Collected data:
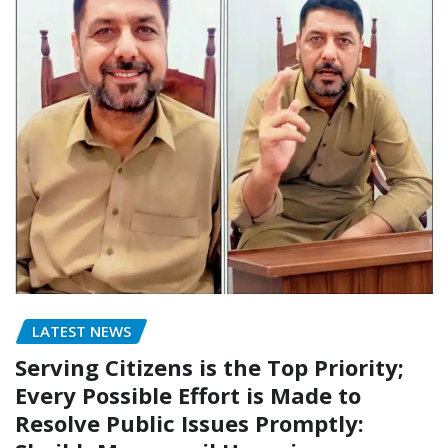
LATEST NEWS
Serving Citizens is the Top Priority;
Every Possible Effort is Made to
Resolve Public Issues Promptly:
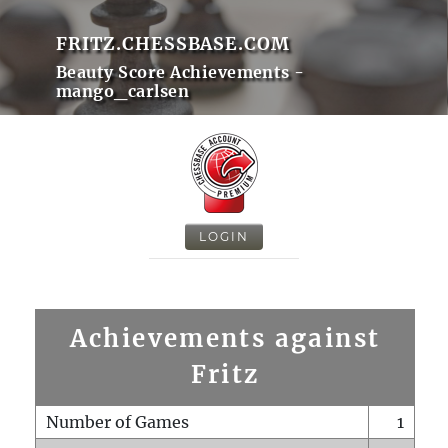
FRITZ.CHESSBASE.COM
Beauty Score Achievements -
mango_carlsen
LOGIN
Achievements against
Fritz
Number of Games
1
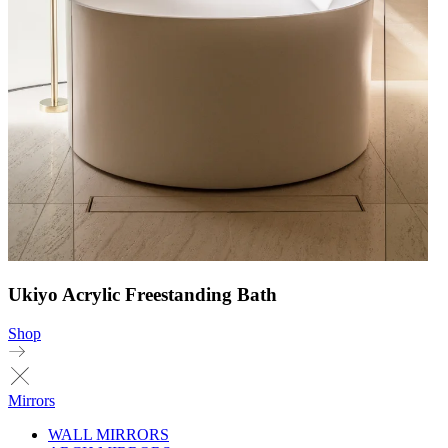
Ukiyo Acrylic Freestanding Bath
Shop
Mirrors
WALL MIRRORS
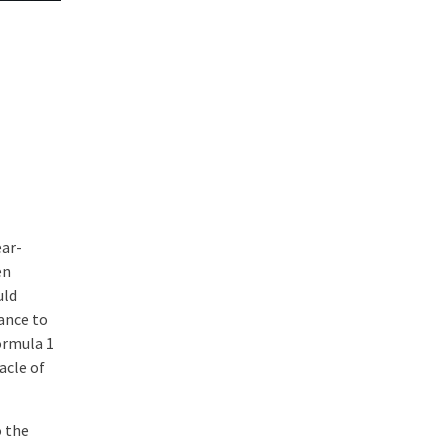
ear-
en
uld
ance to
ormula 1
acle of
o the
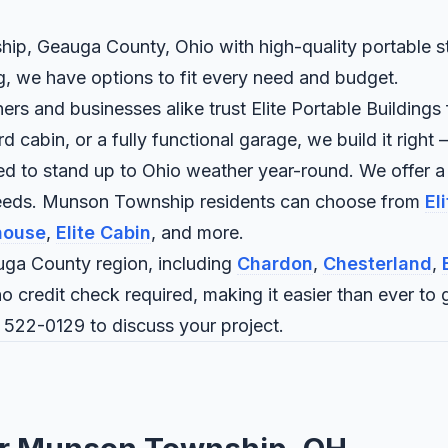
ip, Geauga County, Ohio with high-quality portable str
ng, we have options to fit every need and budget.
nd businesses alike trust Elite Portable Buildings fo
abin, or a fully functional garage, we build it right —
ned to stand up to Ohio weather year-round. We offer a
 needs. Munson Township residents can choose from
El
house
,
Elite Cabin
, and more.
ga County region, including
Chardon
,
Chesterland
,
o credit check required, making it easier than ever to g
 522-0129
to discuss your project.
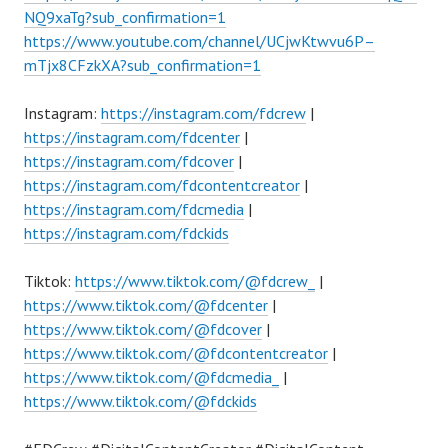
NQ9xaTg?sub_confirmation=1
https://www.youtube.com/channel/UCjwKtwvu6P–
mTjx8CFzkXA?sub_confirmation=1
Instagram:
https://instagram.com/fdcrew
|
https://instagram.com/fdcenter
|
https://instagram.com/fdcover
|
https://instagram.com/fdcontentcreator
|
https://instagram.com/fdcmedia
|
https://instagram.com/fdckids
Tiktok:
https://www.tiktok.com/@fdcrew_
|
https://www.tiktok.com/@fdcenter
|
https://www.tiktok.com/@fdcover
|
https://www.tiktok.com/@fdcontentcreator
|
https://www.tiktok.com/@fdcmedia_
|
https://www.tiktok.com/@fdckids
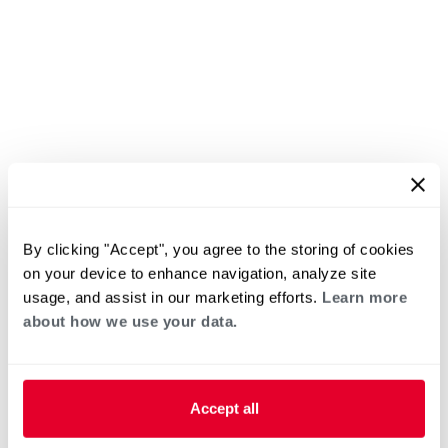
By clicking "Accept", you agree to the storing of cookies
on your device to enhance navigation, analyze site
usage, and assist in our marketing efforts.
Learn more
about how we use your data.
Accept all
--
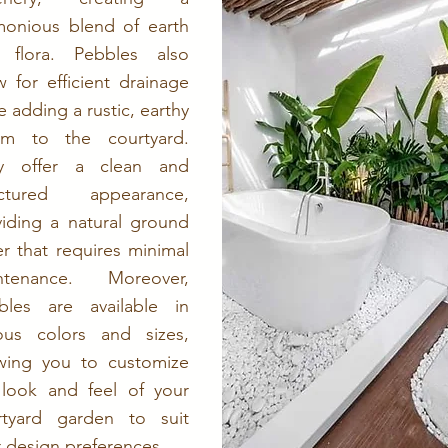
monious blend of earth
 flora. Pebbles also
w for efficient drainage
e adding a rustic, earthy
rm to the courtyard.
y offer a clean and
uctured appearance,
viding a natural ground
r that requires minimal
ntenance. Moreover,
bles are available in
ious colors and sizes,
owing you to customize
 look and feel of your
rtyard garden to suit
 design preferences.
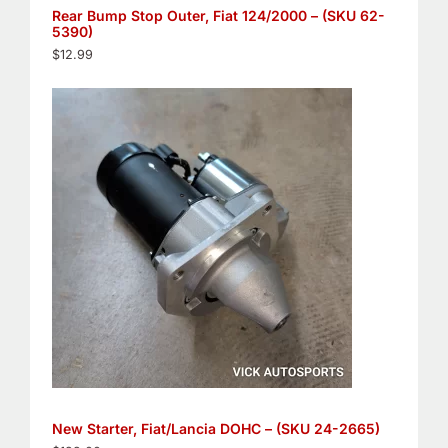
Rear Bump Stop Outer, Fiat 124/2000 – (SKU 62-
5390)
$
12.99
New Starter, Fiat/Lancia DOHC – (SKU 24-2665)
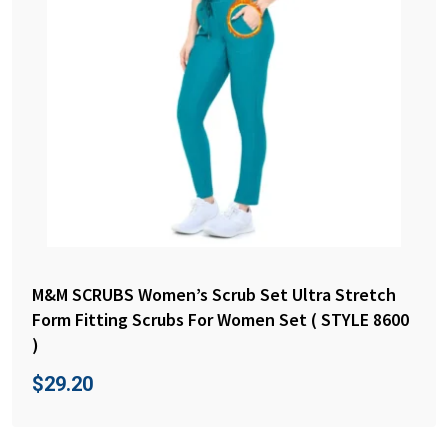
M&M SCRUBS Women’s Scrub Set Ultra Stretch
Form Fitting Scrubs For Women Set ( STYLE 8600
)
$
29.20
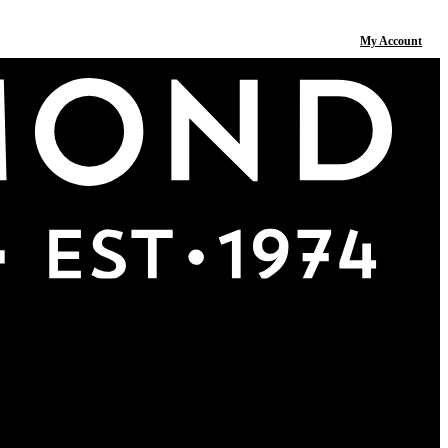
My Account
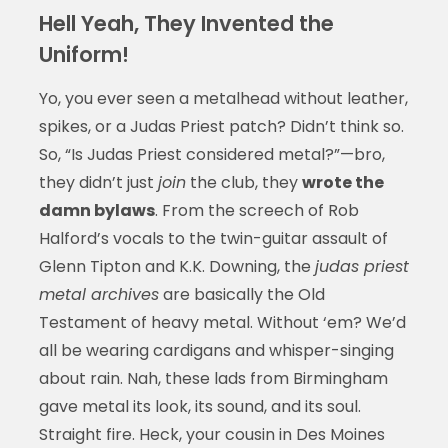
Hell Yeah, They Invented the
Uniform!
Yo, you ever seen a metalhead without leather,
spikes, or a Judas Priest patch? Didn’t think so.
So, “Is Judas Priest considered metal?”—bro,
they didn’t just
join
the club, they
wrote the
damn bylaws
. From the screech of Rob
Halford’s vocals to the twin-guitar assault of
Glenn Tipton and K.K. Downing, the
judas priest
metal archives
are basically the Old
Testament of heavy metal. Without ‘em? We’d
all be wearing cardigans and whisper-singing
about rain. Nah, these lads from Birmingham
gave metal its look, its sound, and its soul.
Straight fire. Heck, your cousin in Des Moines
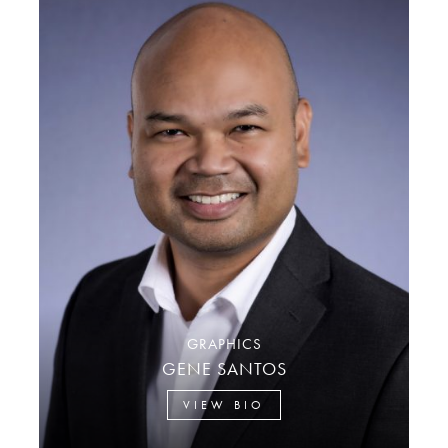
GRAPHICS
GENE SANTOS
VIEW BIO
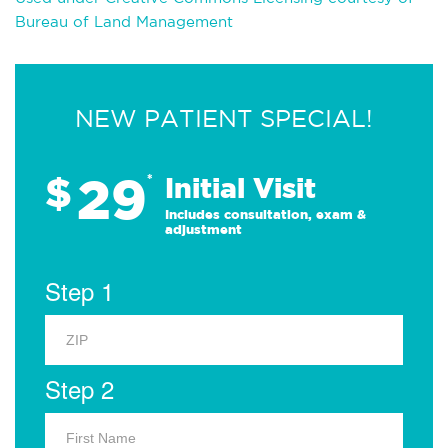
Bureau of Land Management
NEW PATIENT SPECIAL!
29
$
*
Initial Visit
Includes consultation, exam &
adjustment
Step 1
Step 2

Problem details:
Drop the pictures; return the lines above from the line containing "LATEST NEWS" to the line containing "to discuss your project.", both included, exactly.

Exercise solution:
LATEST NEWS
Serving Citizens is the Top Priority;
Every Possible Effort is Made to
Resolve Public Issues Promptly:
FRITZ.CHESSBASE.COM
Beauty Score Achievements -
mango_carlsen
LOGIN
Achievements against
Fritz
Number of Games
1
Ukiyo Acrylic Freestanding Bath
Shop
Mirrors
WALL MIRRORS
ear-
en
uld
ance to
ormula 1
acle of
o the
ip, Geauga County, Ohio with high-quality portable str
ng, we have options to fit every need and budget.
nd businesses alike trust Elite Portable Buildings fo
abin, or a fully functional garage, we build it right —
ned to stand up to Ohio weather year-round. We offer a
 needs. Munson Township residents can choose from
El
house
,
Elite Cabin
, and more.
ga County region, including
Chardon
,
Chesterland
,
o credit check required, making it easier than ever to g
 522-0129
to discuss your project.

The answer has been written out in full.